Happy Arbor Day! What, you aren’t celebrating? As a recent transplant to the state of Nebraska, I was amazed to learn that the Cornhusker State is the birthplace of the day we set aside to celebrate trees. (Since most people associate the state with corn, football fanatics, and steak). And since Arbor Day is near and dear to Nebraska, it is the only state that celebrates it as a civic holiday (most state offices were closed – no drivers license for you!).
The holiday got its start in 1872 when J. Sterling Morton of Nebraska City, Nebraska (just 40 miles south of Omaha) organized the planting of one million trees in the state of Nebraska on April 10. Morton had been a newspaper editor, acting governor of the state, and after he founded Arbor Day was the 3rd US Secretary of Agriculture, having been appointed by President Grover Cleveland.

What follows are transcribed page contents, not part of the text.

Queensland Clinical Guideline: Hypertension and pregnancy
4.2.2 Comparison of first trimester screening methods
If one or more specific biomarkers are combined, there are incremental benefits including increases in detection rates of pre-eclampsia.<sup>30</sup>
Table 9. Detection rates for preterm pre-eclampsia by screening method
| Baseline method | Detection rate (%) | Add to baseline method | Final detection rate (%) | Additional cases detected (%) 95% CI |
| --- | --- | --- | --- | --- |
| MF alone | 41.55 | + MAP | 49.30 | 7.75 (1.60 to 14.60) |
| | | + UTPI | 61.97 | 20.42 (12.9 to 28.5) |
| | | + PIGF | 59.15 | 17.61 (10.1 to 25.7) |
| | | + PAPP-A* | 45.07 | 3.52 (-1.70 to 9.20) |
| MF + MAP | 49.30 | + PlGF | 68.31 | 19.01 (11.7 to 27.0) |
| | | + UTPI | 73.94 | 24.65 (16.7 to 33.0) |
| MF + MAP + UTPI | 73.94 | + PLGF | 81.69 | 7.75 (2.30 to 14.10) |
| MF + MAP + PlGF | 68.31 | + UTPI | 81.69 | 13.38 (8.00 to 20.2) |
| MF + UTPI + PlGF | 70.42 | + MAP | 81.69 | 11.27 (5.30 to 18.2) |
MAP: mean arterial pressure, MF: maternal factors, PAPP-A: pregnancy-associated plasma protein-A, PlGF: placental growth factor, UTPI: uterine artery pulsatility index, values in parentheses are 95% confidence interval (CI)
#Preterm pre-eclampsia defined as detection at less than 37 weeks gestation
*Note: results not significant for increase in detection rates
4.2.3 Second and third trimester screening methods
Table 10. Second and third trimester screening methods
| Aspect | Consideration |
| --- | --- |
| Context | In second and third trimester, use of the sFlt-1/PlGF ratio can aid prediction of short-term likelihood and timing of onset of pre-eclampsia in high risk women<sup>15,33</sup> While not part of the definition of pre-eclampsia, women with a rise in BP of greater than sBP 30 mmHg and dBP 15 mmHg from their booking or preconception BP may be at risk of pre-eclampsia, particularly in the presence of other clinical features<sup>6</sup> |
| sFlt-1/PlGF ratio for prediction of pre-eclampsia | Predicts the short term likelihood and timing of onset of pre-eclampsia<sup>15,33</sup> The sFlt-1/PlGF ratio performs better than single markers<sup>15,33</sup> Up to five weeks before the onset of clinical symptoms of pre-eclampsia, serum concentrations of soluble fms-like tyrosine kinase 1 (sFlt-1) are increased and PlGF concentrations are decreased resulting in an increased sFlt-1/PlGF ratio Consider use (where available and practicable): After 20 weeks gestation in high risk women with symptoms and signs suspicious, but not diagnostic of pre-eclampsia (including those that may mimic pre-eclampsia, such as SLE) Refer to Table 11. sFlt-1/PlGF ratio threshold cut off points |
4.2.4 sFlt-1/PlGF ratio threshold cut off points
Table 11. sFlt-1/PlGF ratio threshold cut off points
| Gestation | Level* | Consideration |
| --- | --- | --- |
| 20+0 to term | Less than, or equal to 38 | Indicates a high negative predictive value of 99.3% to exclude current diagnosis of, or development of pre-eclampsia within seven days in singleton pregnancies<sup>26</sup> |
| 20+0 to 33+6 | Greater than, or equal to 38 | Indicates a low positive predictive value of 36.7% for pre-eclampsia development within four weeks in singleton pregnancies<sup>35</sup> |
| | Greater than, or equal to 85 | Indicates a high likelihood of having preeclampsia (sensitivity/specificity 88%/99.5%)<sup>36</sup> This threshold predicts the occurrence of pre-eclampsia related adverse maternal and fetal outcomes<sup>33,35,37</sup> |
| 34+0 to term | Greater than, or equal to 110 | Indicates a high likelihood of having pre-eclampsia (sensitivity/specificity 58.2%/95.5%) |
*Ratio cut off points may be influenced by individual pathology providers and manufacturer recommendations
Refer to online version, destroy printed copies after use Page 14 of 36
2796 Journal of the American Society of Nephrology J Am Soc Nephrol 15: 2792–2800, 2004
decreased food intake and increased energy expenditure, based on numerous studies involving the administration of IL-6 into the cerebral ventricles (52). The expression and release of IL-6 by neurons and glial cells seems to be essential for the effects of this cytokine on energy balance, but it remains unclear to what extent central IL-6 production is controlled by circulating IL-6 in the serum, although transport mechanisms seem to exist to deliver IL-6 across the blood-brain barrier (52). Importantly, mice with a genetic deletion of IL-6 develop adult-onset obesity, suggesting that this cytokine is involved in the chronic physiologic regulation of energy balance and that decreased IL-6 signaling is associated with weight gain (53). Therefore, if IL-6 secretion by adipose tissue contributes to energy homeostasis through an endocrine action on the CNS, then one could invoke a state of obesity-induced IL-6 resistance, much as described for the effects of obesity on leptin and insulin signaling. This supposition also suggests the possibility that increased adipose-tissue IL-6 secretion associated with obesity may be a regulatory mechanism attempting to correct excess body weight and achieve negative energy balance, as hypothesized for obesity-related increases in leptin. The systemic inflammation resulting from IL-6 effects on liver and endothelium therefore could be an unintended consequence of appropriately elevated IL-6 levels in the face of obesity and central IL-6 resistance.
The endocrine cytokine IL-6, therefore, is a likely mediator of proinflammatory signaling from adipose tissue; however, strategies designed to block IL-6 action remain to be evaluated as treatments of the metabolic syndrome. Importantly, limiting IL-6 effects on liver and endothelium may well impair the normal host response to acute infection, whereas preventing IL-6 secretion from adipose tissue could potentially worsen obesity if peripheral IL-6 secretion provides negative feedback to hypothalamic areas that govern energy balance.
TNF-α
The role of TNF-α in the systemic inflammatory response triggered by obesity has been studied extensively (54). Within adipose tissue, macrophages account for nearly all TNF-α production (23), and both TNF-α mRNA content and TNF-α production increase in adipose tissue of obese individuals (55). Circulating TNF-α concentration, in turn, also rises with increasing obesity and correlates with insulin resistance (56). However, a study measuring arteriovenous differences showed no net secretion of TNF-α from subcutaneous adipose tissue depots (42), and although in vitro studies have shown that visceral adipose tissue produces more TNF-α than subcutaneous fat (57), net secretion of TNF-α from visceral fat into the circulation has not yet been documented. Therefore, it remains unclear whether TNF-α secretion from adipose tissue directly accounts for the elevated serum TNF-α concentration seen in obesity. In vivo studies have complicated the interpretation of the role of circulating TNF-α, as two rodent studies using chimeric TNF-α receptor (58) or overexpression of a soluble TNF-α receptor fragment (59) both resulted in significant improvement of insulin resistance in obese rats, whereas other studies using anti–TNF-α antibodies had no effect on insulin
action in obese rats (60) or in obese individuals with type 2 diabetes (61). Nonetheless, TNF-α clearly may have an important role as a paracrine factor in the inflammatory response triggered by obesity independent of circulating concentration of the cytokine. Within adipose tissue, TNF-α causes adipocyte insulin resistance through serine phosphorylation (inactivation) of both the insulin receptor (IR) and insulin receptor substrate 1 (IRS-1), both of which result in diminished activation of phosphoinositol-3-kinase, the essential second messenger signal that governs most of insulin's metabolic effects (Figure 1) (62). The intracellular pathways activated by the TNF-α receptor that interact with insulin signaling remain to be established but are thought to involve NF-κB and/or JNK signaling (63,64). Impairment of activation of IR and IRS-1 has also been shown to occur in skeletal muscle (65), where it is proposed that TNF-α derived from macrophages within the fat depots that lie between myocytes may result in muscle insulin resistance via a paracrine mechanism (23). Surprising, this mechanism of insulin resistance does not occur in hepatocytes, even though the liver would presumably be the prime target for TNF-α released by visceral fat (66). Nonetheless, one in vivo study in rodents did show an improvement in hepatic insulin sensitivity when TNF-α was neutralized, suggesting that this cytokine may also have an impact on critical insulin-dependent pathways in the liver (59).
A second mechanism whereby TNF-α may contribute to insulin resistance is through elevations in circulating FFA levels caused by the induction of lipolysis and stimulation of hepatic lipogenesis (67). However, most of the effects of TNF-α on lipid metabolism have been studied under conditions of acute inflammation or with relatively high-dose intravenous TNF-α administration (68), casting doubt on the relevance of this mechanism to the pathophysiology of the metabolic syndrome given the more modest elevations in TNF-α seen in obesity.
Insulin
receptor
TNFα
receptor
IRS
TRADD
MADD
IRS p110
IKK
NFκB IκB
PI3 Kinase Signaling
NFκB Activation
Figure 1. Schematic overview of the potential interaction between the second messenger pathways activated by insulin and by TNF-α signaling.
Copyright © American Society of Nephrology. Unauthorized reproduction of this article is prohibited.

He built a mansion in Nebraska City that was later remodeled by his son Joy Morton (who had lots of money since he founded a little company called Morton Salt – maybe that’s where the anecdotal info of using salt to kill tree stumps/weeds started!). These days the mansion is part of the Arbor Lodge State Historical Park. The Arbor Day Farm is also part of the park, where locals and tourists alike stop for apple orchards, a tree playground, and wine tasting.
But if you haven’t planned a trip to Nebraska City for Arbor Day and you want to celebrate it at home by planting your own tree….well, there are some definite right and wrong ways to do things. So I thought we’d invite people to share their tree horror stories.
What have you seen that just makes you go huh? Do you have stories or pictures that are worthy of the carnage over at Crimes Against Horticulture?
Like the always frightening Mount Treesuvius? (down with Tree Volcanoes!)
Or how about the girdling root stanglehold of slow death?
Have you seen poorly planted, improperly pruned, damaged, or scary trees? Share your stories, pictures, and laments with us.
Here in Tallahassee it’s crape murder: cutting poor crape myrtles down to stumps in the winter.
Although your treevesuvious is a monstrosity I think planting on a shallow mound of actual soil can on certain wet sites help get a young tree going- even though the vast majority of the eventual roots will be in the wet ground!